I must plead guilty to both poor writing and poor analogy. This post was an attempt to make a very limited point in a humorous way: there is some point at which it is murder to kill a child because it has become inconvenient. We currently place that point at birth. Why at birth and not at two months before birth? three months? four months? And if we are going to err, shouldn't it be in favor of innocent life? Just because a baby can't do some things (like repair a fridge) doesn't mean they have no intrinsic value.

Alienated Wannabe said...

Dear Bradley,

I agree completely with your last point.

If society does not know when life begins, shouldn't it err on the side of caution? Shouldn't it "play it safe," instead of being so cavalier with abortion?

Sincerely,
Alienated Wannabe

Scott Hinrichs said...

AW, as to what we ought to do with respect to abortion, I think Roe v. wade ought to be overturned. Why? Because it was the epitome of bad government. It prematurely removed the issue from real public debate.

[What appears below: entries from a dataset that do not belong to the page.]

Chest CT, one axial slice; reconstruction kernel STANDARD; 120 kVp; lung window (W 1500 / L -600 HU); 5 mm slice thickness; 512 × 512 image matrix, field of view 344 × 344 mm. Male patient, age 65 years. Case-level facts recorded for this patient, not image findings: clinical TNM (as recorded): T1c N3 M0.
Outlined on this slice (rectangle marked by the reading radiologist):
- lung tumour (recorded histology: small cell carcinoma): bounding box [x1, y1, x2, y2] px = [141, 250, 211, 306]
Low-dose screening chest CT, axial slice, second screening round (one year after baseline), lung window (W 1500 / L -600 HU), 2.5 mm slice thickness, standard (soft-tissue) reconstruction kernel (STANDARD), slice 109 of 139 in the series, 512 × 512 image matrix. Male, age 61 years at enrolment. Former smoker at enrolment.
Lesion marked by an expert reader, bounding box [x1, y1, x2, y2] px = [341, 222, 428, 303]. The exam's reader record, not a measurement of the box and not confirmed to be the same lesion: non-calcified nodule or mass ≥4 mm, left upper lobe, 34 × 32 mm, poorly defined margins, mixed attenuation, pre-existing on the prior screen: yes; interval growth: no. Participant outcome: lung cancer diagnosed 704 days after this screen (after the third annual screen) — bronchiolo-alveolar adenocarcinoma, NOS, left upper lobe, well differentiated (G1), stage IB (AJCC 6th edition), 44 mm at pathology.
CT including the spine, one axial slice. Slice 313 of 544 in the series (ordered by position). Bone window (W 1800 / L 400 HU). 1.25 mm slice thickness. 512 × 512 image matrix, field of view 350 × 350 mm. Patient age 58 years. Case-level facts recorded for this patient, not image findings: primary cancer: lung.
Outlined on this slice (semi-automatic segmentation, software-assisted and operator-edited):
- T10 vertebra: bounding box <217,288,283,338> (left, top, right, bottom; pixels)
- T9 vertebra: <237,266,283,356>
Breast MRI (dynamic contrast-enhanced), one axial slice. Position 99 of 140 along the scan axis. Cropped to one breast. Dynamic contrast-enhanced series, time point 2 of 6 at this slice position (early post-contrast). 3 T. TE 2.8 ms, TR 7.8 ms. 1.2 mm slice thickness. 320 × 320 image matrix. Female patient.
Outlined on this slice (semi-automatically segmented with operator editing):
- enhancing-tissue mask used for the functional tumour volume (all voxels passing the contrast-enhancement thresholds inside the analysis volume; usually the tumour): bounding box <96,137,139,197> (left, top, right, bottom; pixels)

I can already hear people saying that it hasn't been removed from public debate, because we're always discussing it. But it has been removed from substatitve public debate because the debate has no real consequenses. It doesn't matter what people say because nothing they say or do will ultimately affect public policy.

Thus we have people on both sides of the debate that bear no real responsibility for their opinions. Neither side has to "get real."

Without the barrier of RvW, we would be able to have real and substantive public debate about the issue. People would have to get real about their opinions. We would be able to craft public policy that considers the pluralistic nature of our society.

Alienated Wannabe said...

Bradley,

Well said. I agree completely.

My one concern over this issue is that if we do make an attempt to overturn Roe v. Wade by way of the current proposed legislation, we may actually end up further entrenching it--just like the "Casey" ruling did.

The Court hates to reverse itself, and we have had bad luck over the years with so-called conservative justices--like Blackmun, Berger, O'Conner, Souter, Kennedy, etc.--doing the exact opposite of why we hope.

There is no guarantee of anything. I hope that we aren't going to be disappointed. But, I think that we have to do something.

Sincerely,
Alienated Wannabe

Alienated Wannabe said...

Oops! I addressed my last comment to Bradley, when I meant to type Scott (Reach Upward).